Min English’s Statement on Social Housing Assessments 2017
Min English’s Statement on
Social Housing Assessments 2017
Minister of State at the Department of Housing, Planning and Local Government Damien English has today (20th January 2018) published the 2017 Summary of Social Housing Assessments (SSHA).
The results show that 85,799 households were assessed as being qualified for and in need of social housing support as of 28 June 2017. This represents a decrease of 5,801 households or 6.3% on the last assessment, made just over nine months ago in September 2016.
Key findings of the preliminary assessment are:
25 of 31 local authorities saw the number of households waiting for social housing fall;
Single person households make up almost 45% of all households on the list;
Almost 42% of all households on the list live in Dublin;
Being in need of rent supplement is the most commonly cited basis of need for social housing support (41%);
The majority (57.5%) of those qualified for social housing support are unemployed;
The median waiting time for a household on the list now stands at just over 4 years; and
Almost 15% of households on the waiting list have specific accommodation requirements;
Minister English noted that the results “are encouraging when 25 of 31 local authorities’ saw the number of households qualified for and in need of social housing support fall in just over nine months. This is testimony to the impact on the ground of the various housing supports being delivered over the period. These supports range from the provision of a traditional social home to the Housing Assistance Payment (HAP), which continues to be a more immediate form of social housing support available to eligible households in each Local Authority area. All are playing their part in meeting the steep challenge we face.”
He continued that “there is positive news in that the majority of local authorities have reported a fall in the number of qualified households. We must, however, not forget that there are still 85,799 households who have a need for housing support, so the momentum gained through actions contained in Rebuilding Ireland, must be maintained to ensure that the ‘net need’ recorded in the SSHA continues to decrease on an annual basis”.
“The results show that 85,799 households were assessed as being qualified for and in need of social housing support as of 28 June 2017.”
The SSHA will be used as the appropriate and objective basis to set targets for social housing delivery under Rebuilding Ireland. This will ensure that the right houses are built for the right people in the right places in the coming years.

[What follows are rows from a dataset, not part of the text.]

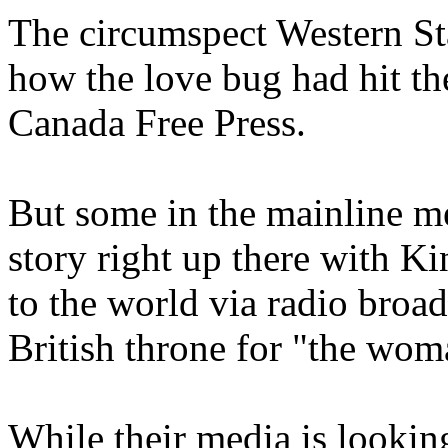
The circumspect Western Sta
how the love bug had hit the
Canada Free Press.
But some in the mainline m
story right up there with 
to the world via radio broad
British throne for "the wom
While their media is looking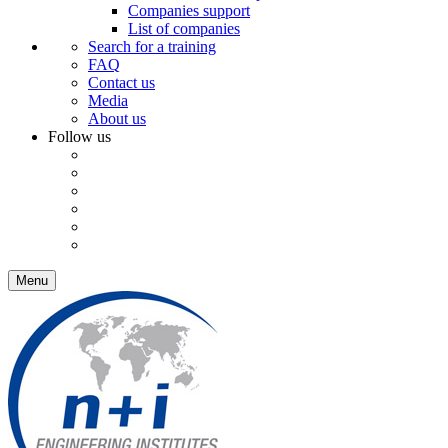
Companies support
List of companies
Search for a training
FAQ
Contact us
Media
About us
Follow us
Menu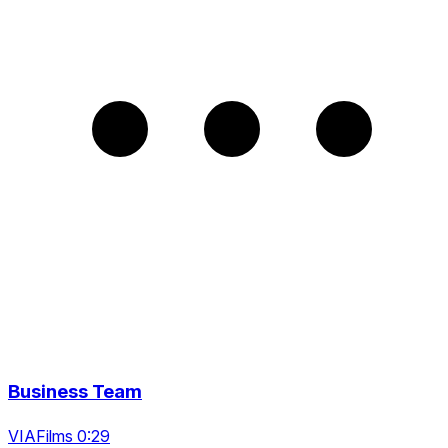
Business Team
VIAFilms 0:29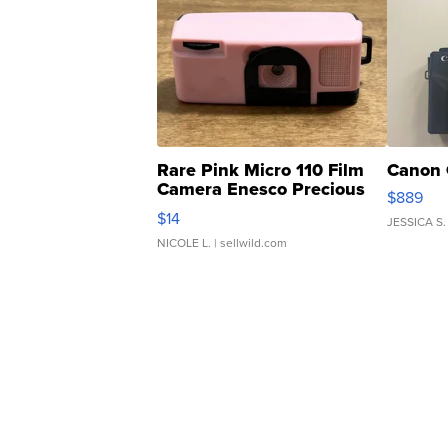
Rare Pink Micro 110 Film
Canon 
Camera Enesco Precious
$889
Moments TD4
$14
JESSICA S.
NICOLE L.
| sellwild.com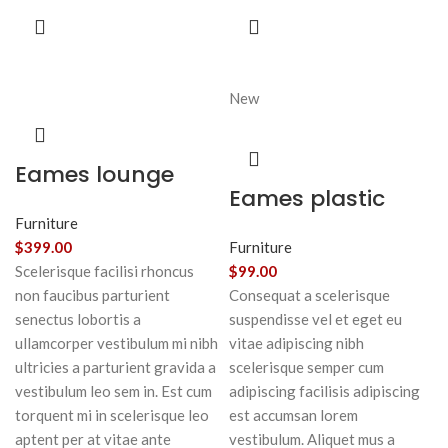
New
Eames lounge
Eames plastic
chair
side chair
Furniture
$
399.00
Furniture
Scelerisque facilisi rhoncus
$
99.00
non faucibus parturient
Consequat a scelerisque
senectus lobortis a
suspendisse vel et eget eu
ullamcorper vestibulum mi nibh
vitae adipiscing nibh
ultricies a parturient gravida a
scelerisque semper cum
vestibulum leo sem in. Est cum
adipiscing facilisis adipiscing
torquent mi in scelerisque leo
est accumsan lorem
aptent per at vitae ante
vestibulum. Aliquet mus a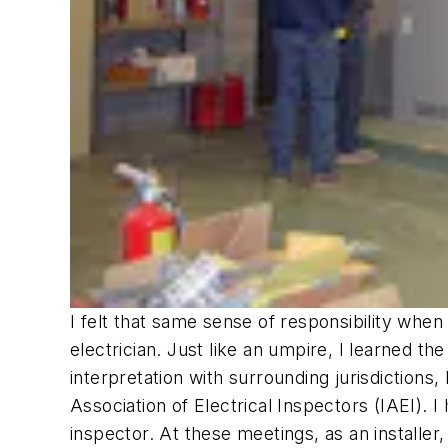
I felt that same sense of responsibility when
electrician. Just like an umpire, I learned th
interpretation with surrounding jurisdictions,
Association of Electrical Inspectors (IAEI). I
inspector. At these meetings, as an installer,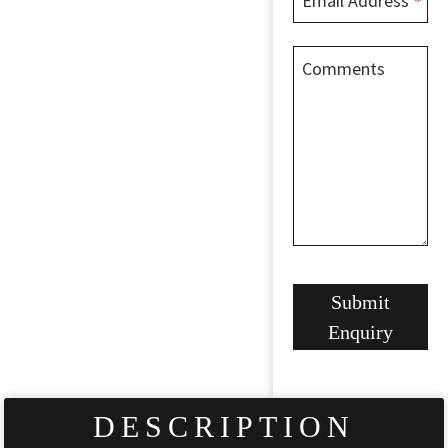
Email Address
*
Comments
Company
Submit
Name
*
Enquiry
DESCRIPTION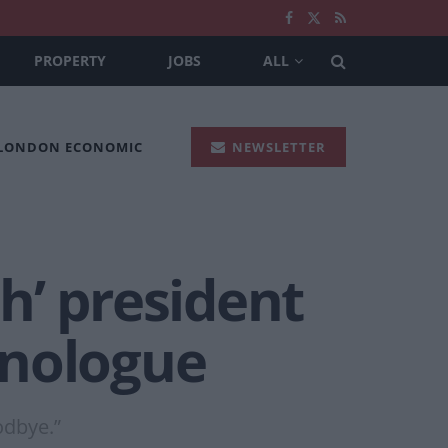
PROPERTY
JOBS
ALL
 LONDON ECONOMIC
NEWSLETTER
h’ president
onologue
odbye.”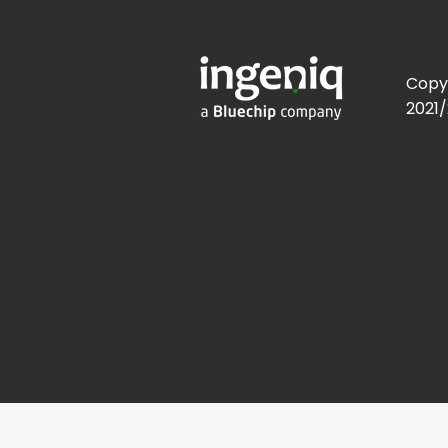
Copy
2021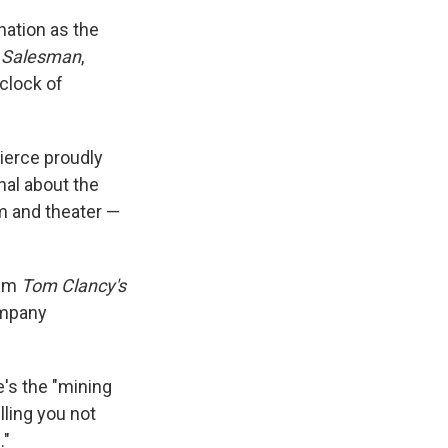
nation as the
a Salesman
,
 clock of
ierce proudly
onal about the
ilm and theater —
ilm
Tom Clancy's
ompany
e's the "mining
lling you not
."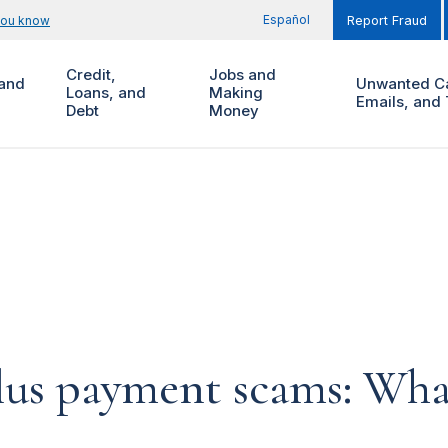
Español
you know
Report Fraud
Credit,
Jobs and
and
Unwanted Ca
Loans, and
Making
Emails, and 
Debt
Money
lus payment scams: Wha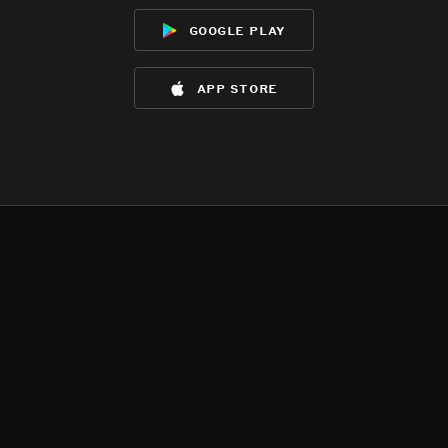
google play
app store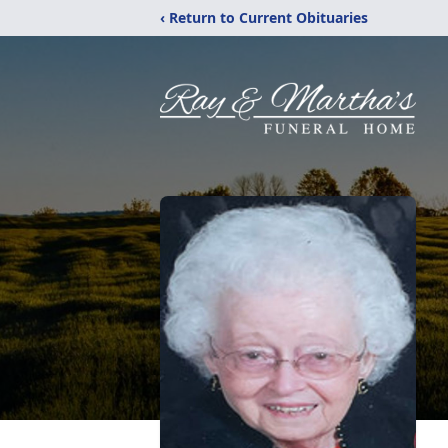
‹ Return to Current Obituaries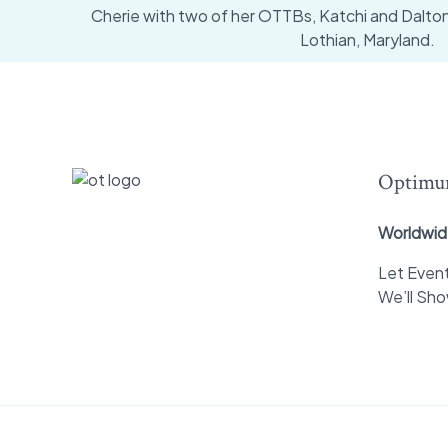
Cherie with two of her OTTBs, Katchi and Dalton a
Lothian, Maryland.
Optimu
Worldwid
Let Event
We’ll Sh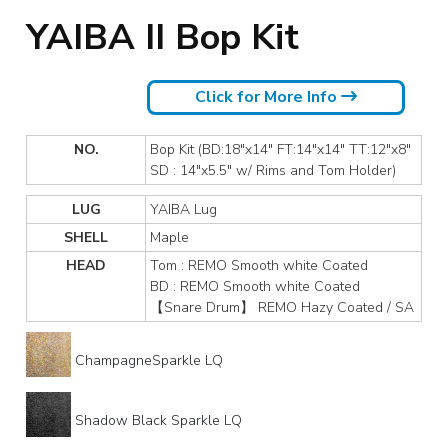
YAIBA II Bop Kit
Click for More Info
NO.
Bop Kit (BD:18"x14" FT:14"x14" TT:12"x8"
SD : 14"x5.5" w/ Rims and Tom Holder)
LUG
YAIBA Lug
SHELL
Maple
HEAD
Tom : REMO Smooth white Coated
BD : REMO Smooth white Coated
【Snare Drum】 REMO Hazy Coated / SA
ChampagneSparkle LQ
Shadow Black Sparkle LQ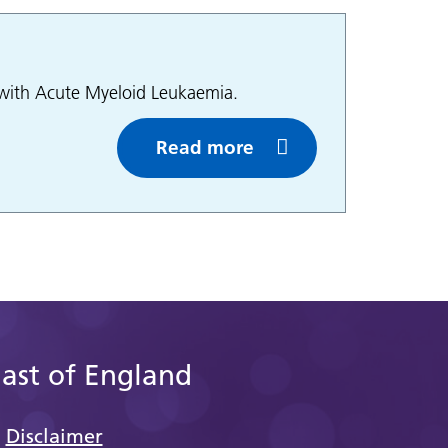
g with Acute Myeloid Leukaemia.
Read more
East of England
Disclaimer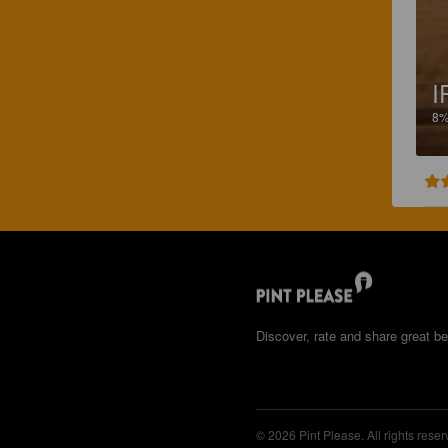
I
8
Discover, rate and share great be
© 2026 Pint Please. All rights reser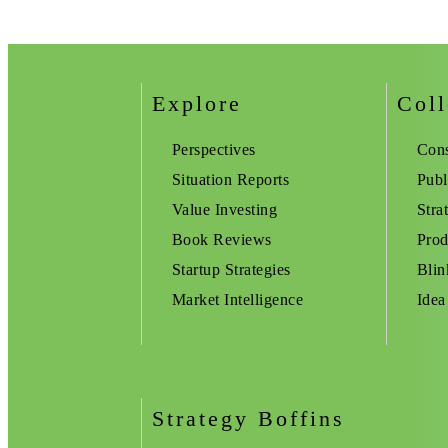
Explore
Coll
Perspectives
Cons
Situation Reports
Publ
Value Investing
Stra
Book Reviews
Prod
Startup Strategies
Blin
Market Intelligence
Idea
Strategy Boffins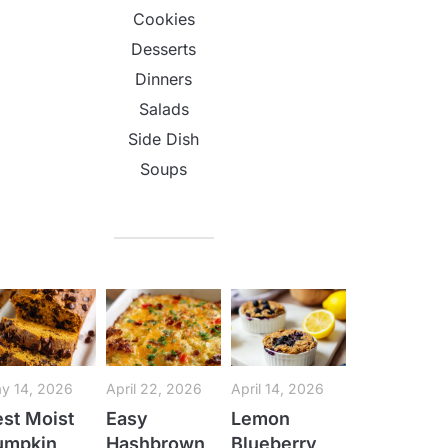
Cookies
Desserts
Dinners
Salads
Side Dish
Soups
y 14, 2026
April 22, 2026
April 14, 2026
st Moist
Easy
Lemon
umpkin
Hashbrown
Blueberry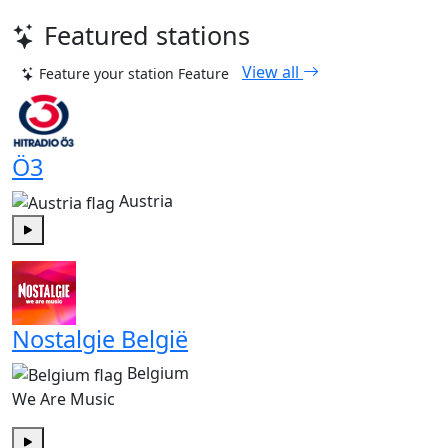
Featured stations
View all
Feature your station
Feature
Ö3
Austria
Play
Nostalgie België
Belgium
We Are Music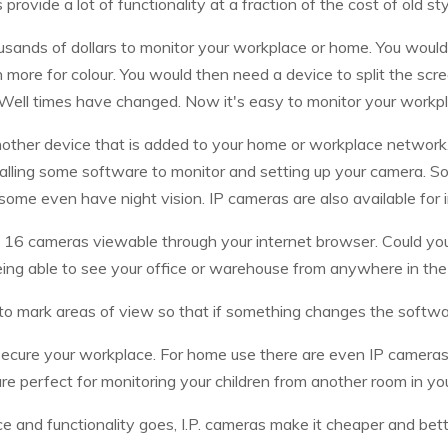
 provide a lot of functionality at a fraction of the cost of old s
usands of dollars to monitor your workplace or home. You would 
more for colour. You would then need a device to split the scre
Well times have changed. Now it's easy to monitor your workp
nother device that is added to your home or workplace network
nstalling some software to monitor and setting up your camera. 
 some even have night vision. IP cameras are also available for
o 16 cameras viewable through your internet browser. Could you
ing able to see your office or warehouse from anywhere in the
to mark areas of view so that if something changes the software
ecure your workplace. For home use there are even IP camera
re perfect for monitoring your children from another room in yo
ice and functionality goes, I.P. cameras make it cheaper and bett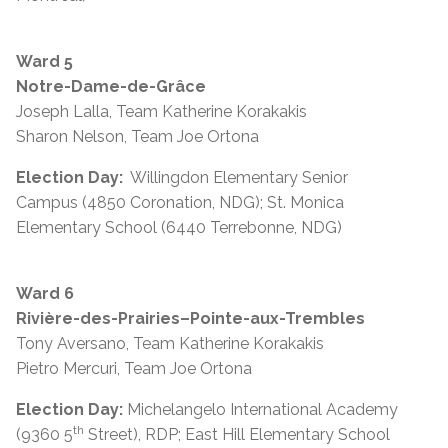
Ward 5
Notre-Dame-de-Grâce
Joseph Lalla, Team Katherine Korakakis
Sharon Nelson, Team Joe Ortona
Election Day:
Willingdon Elementary Senior
Campus (4850 Coronation, NDG); St. Monica
Elementary School (6440 Terrebonne, NDG)
Ward 6
Rivière-des-Prairies–Pointe-aux-Trembles
Tony Aversano, Team Katherine Korakakis
Pietro Mercuri, Team Joe Ortona
Election Day:
Michelangelo International Academy
th
(9360 5
Street), RDP; East Hill Elementary School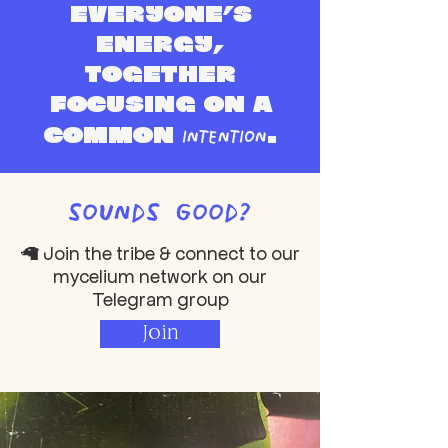
eve
ryone’s
energy,
together
focusing on a
intention
common
.
sounds good?
🦙 Join the tribe & connect to our
mycelium network on our
Telegram group
Join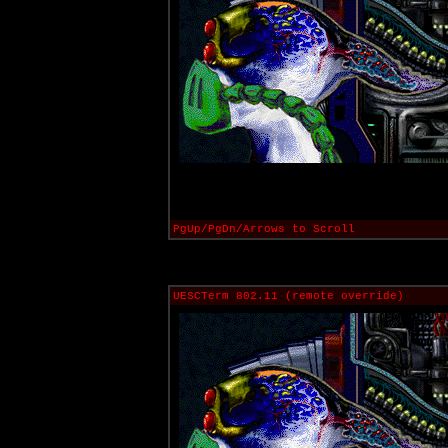
PgUp/PgDn/Arrows to Scroll
UESCTerm 802.11 (remote override)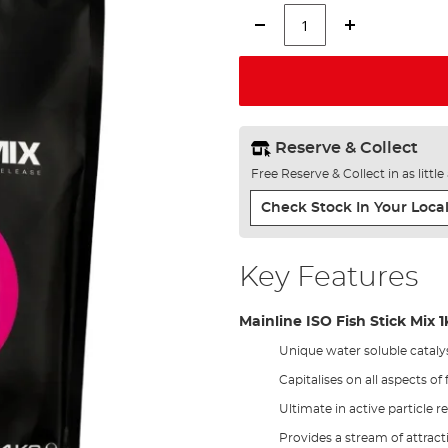
Reserve & Collect
Free Reserve & Collect in as littl
Check Stock In Your Local
Key Features
Mainline ISO Fish Stick Mix 
Unique water soluble cataly
Capitalises on all aspects of
Ultimate in active particle r
Provides a stream of attra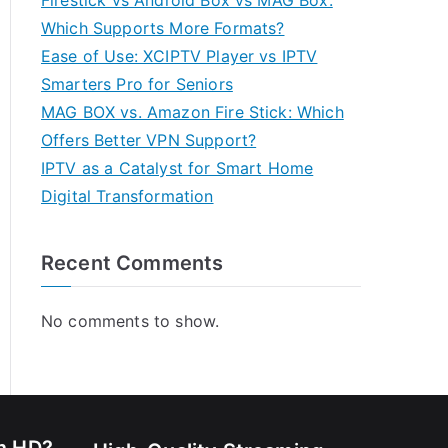
Firestick vs Android Box vs MAG Box:
Which Supports More Formats?
Ease of Use: XCIPTV Player vs IPTV
Smarters Pro for Seniors
MAG BOX vs. Amazon Fire Stick: Which
Offers Better VPN Support?
IPTV as a Catalyst for Smart Home
Digital Transformation
Recent Comments
No comments to show.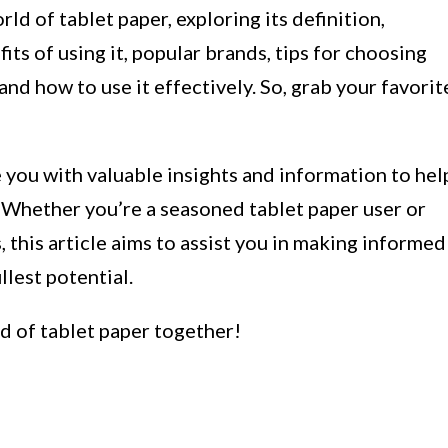
orld of tablet paper, exploring its definition,
fits of using it, popular brands, tips for choosing
 and how to use it effectively. So, grab your favorit
e you with valuable insights and information to hel
 Whether you’re a seasoned tablet paper user or
es, this article aims to assist you in making informed
llest potential.
ld of tablet paper together!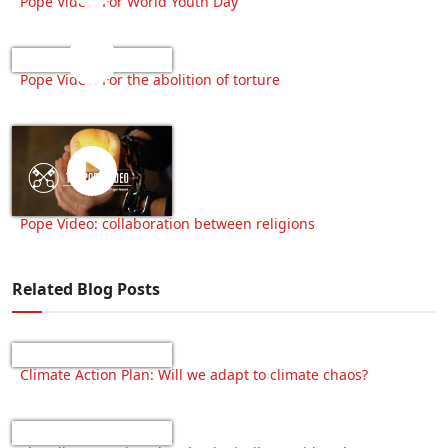
Pope Video: For World Youth Day
Pope Video: For the abolition of torture
Pope Video: collaboration between religions
Related Blog Posts
Climate Action Plan: Will we adapt to climate chaos?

All the indications are that the Action Plan is working and the results of the 2017 Assessment show that the actions to address the supply of social housing solutions are beginning to have an impact. “While there are positive indicators of the success of the action plan so far, we must not lose sight of the overall target of delivering 50,000 units by 2021” he continued. Budget 2018, which saw an increase in funding from €5.35bn to over €6bn will ensure that this can happen and reflects the confidence the Government has in Rebuilding Ireland addressing the current housing supply issues.
Minister English concluded “Both Minister Murphy’s and my objective is to repair our broken housing sector. Significant progress has been made since Rebuilding Ireland was published in 2016, with for example, over 19,000 new social housing tenancy supports being provided in 2016, and over 25,000 delivered in 2017. These figures show that progress is being maintained and built upon year on year and that we are on track to meet the ambitious but necessary targets set down for the delivery of social housing supports over the coming four year period”.
The Action Plan for Housing and Homelessness includes a comprehensive Five Pillar approach – these pillars are the foundations upon which we will build our plan. They are open to debate, additions and amendments, but for now they will be our starting point for immediate action.